The required electric/electronic architecture in the vehicle can now be designed and managed with the PREEvision development tool. In the current version, the required services, the corresponding software components, all interfaces and the communication nodes are modeled with SOA diagrams. They are based on the widely used UML graphic modeling language (Unified Modeling Language).

To realise suitable bandwidths for communication in the vehicle, Ethernet technology is increasingly being used. The corresponding communication design is developed in PREEvision according to the AUTOSAR method. Ethernet descriptions can be imported and exported as an AUTOSAR file without difficulty. In order to model Ethernet networks, PREEvision 8.0 handles mixed topologies: different bus technologies such as Ethernet, CAN, LIN and FlexRay can be connected to one another via a gateway. A special cluster approach ensures a clear overview for complex architectures

The Ethernet topology connected via switches differs greatly from the classic bus technologies in vehicles: here a bus can be subdivided into different independent networks. This Virtual Local Area Networks (VLAN) plays an important role in the area of cyber security.

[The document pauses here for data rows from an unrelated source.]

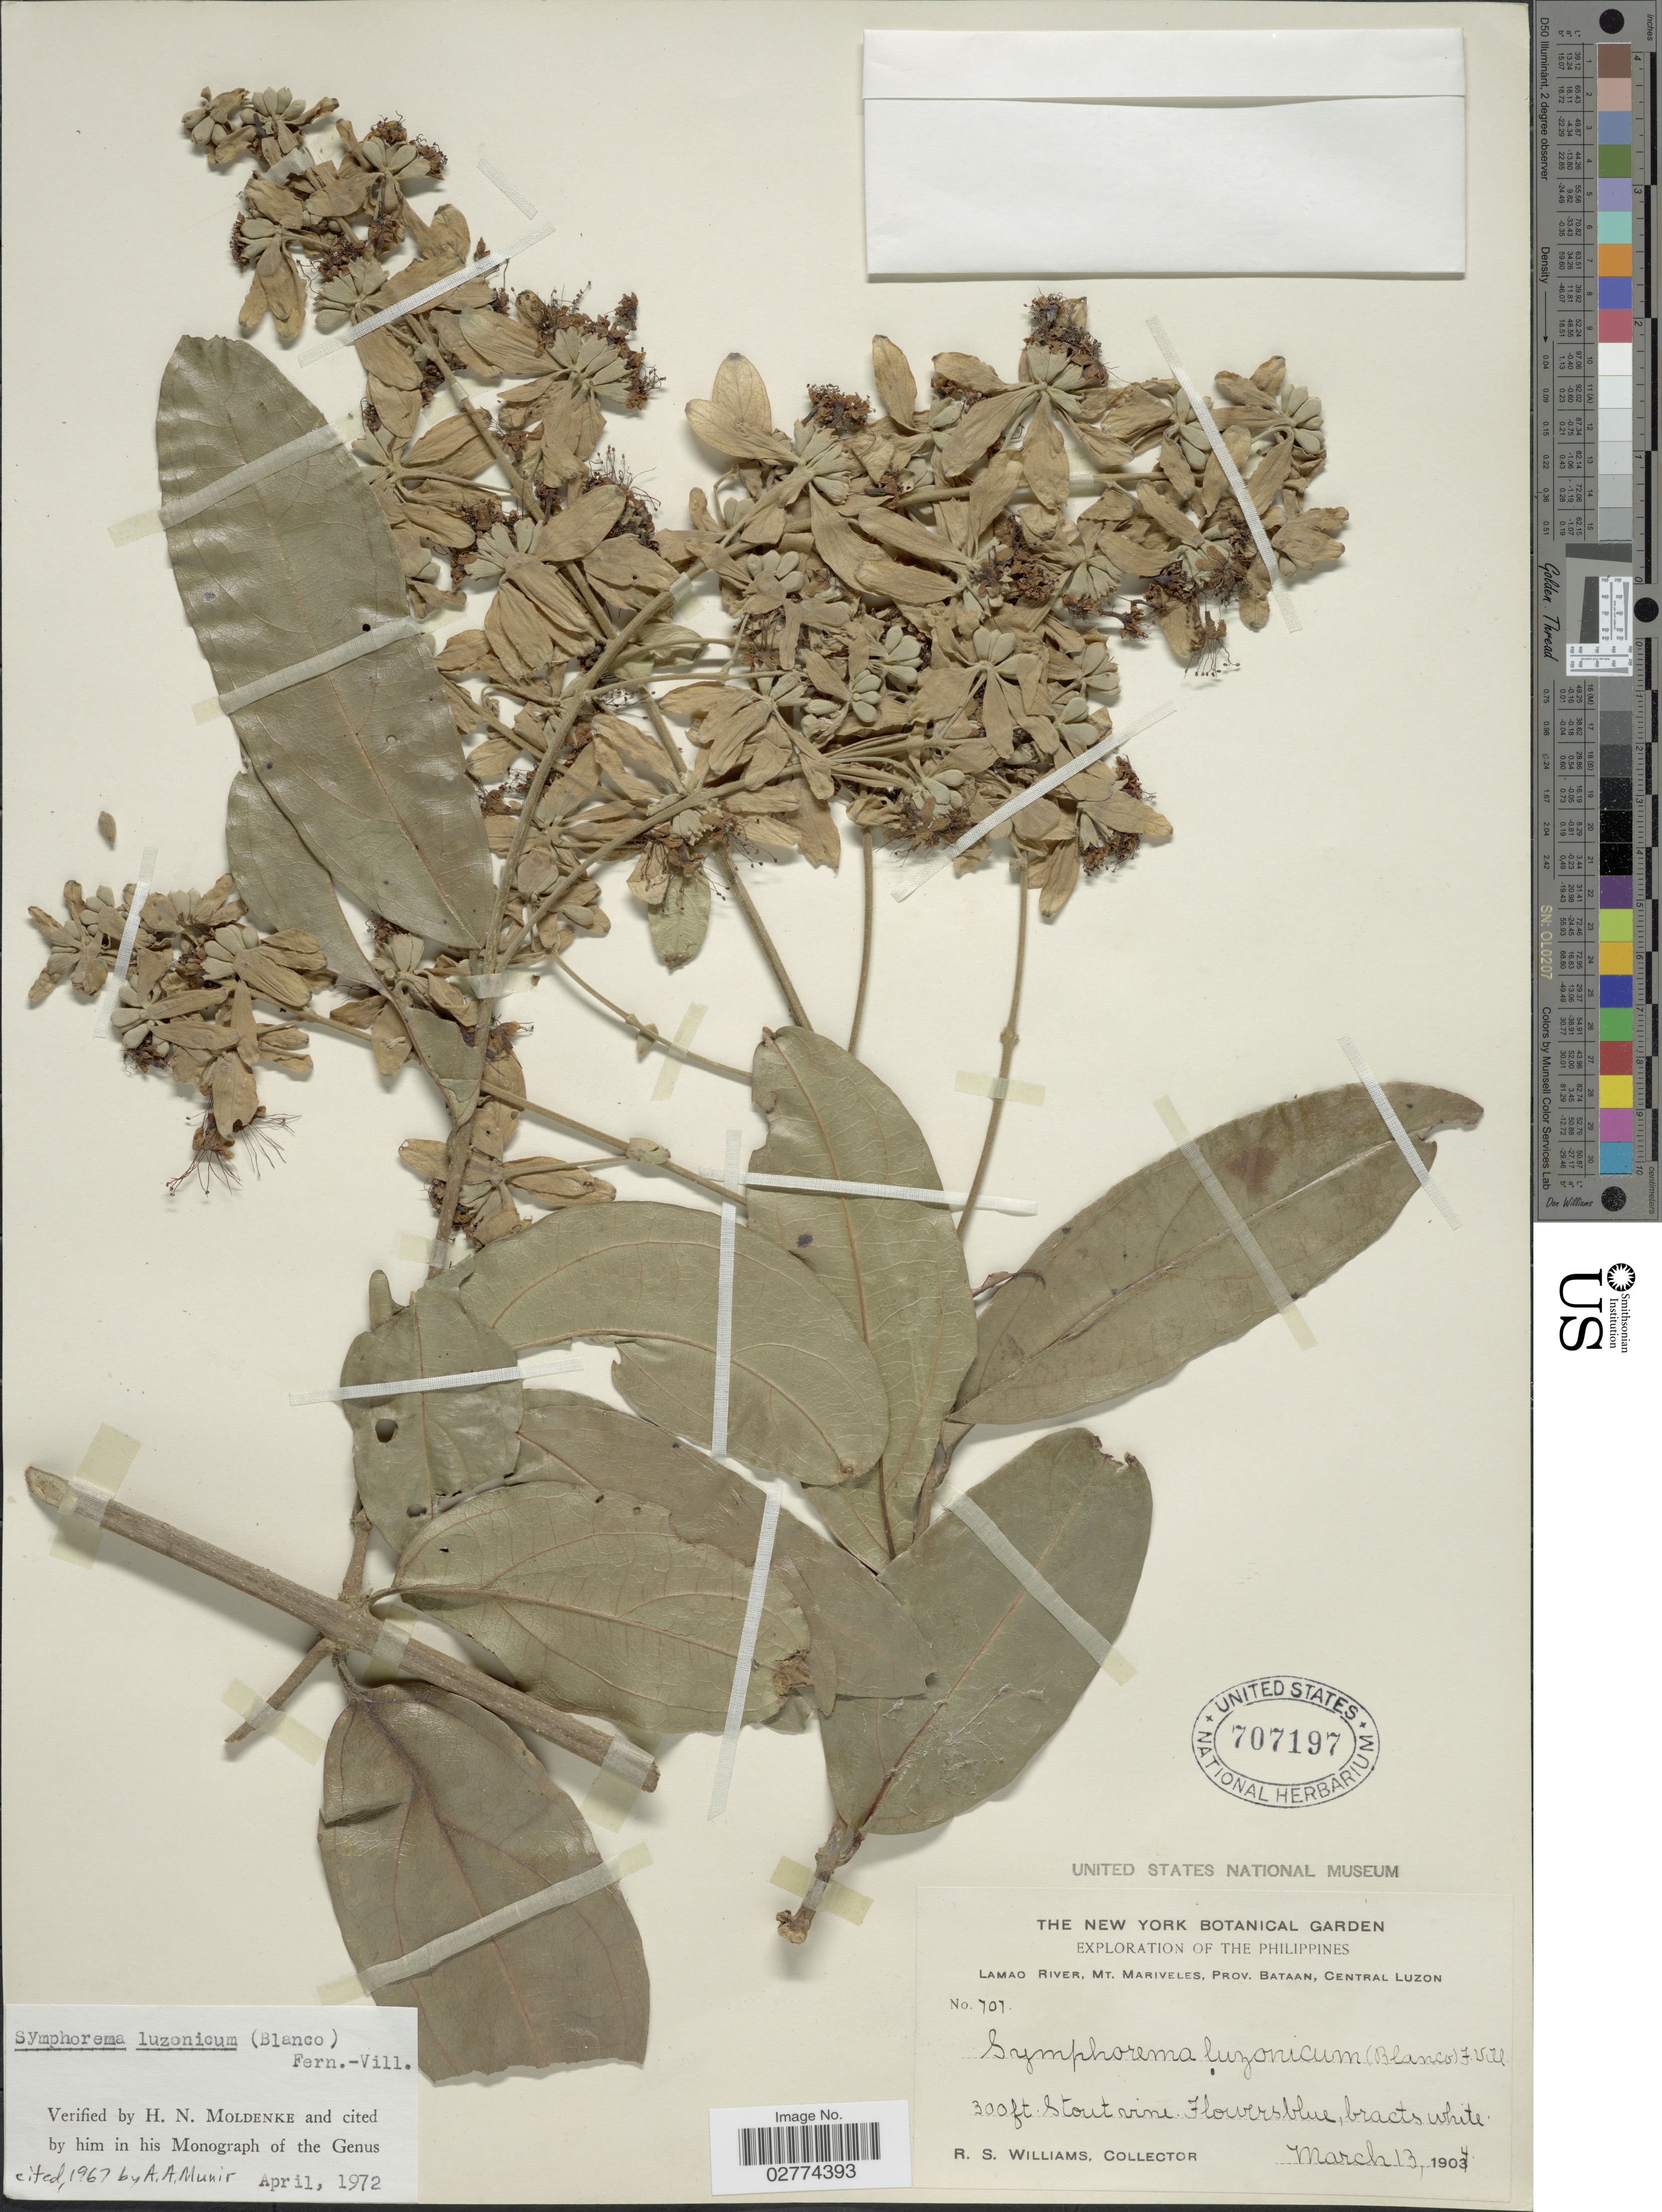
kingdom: Plantae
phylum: Tracheophyta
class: Magnoliopsida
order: Lamiales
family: Lamiaceae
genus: Symphorema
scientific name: Symphorema luzonicum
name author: (Blanco) Fern.-Vill.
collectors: R. S. Williams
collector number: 707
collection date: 1904-03-13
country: Philippines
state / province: Central Luzon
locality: Lamao River, Mt. Mariveles, Prov. Bataan.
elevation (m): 91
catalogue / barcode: US 707197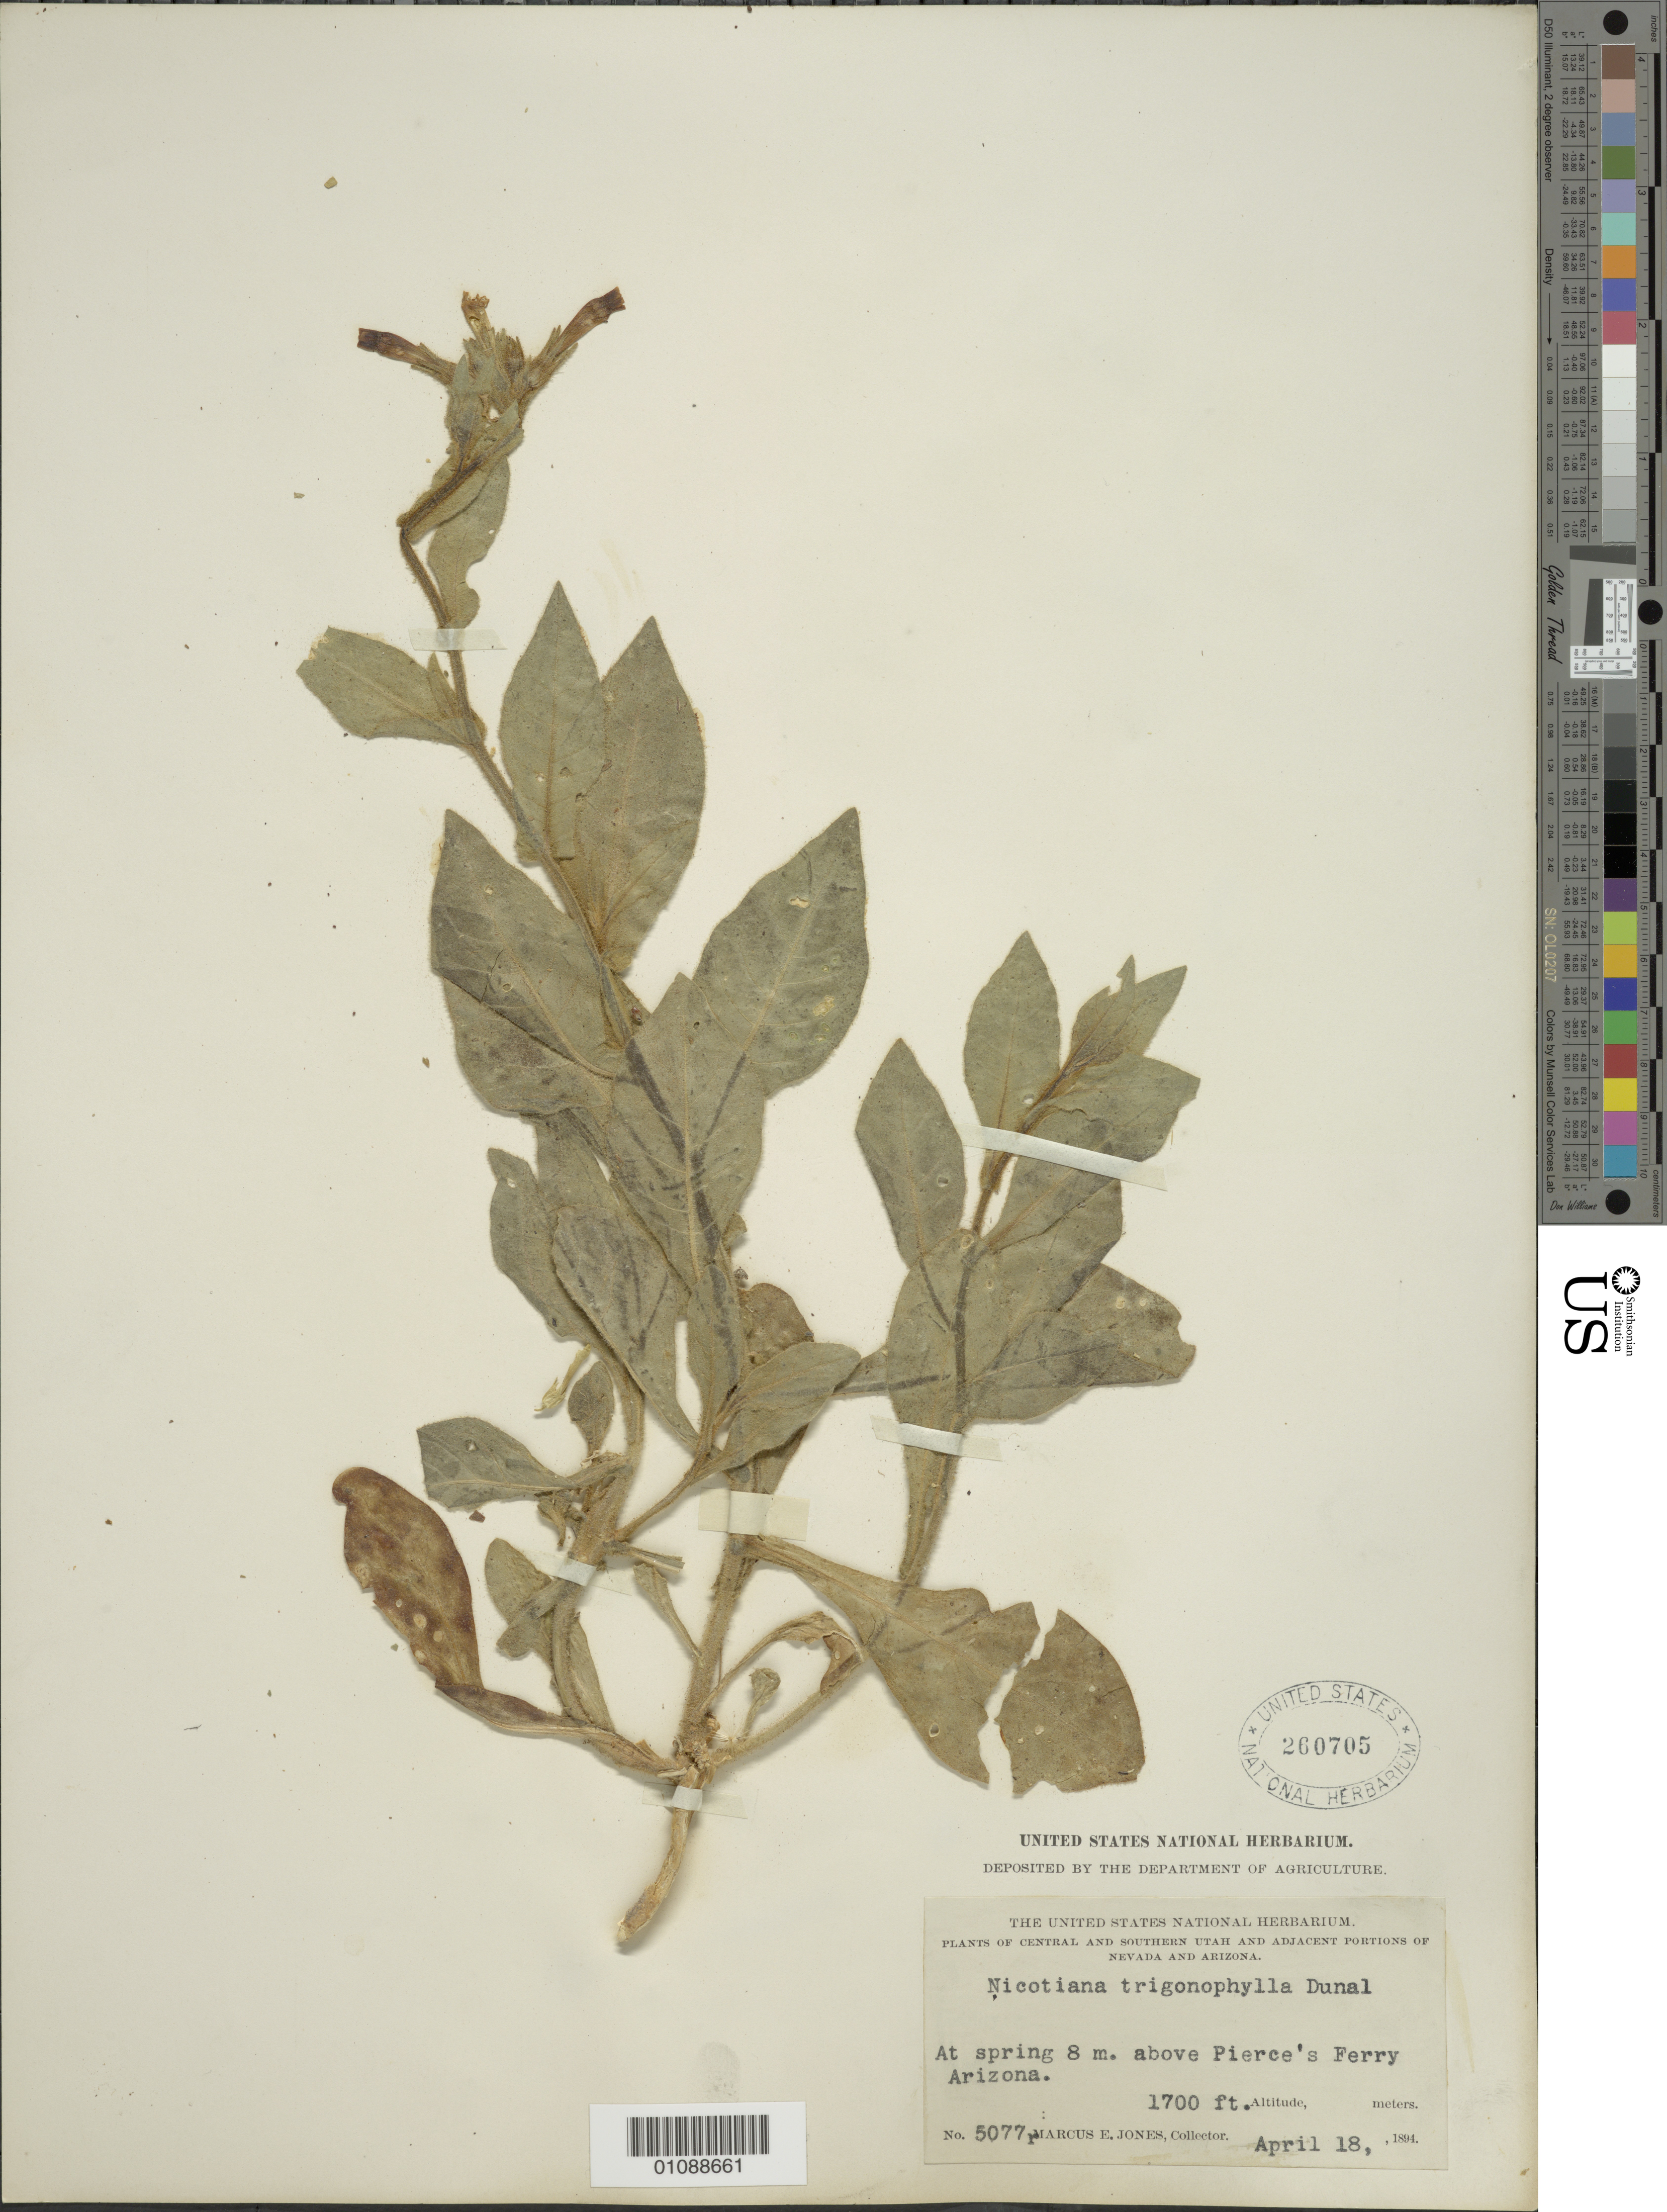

VLANs also enable the management of available bandwidth. They are developed using diagrams and tables in PREEvision and configured with switches. A signal router creates an initial VLAN structure as a starting point for development or considers predefined VLANs in a given structure for the routing. The signal router automatically generates a majority of the needed communication artifacts and thus facilitates, for example, the socket configuration – usually a time-consuming and error-prone development task.

PREEvision 8.0 introduces even more improvements: the integrated test engineering and test management, which was previously only available as a product option, is now available in all licenses. The new DBC-ECU extract limits the DBC export to the data for one ECU and therefore supports focused data exchange between OEM and supplier. There are also various program stability and usability improvements.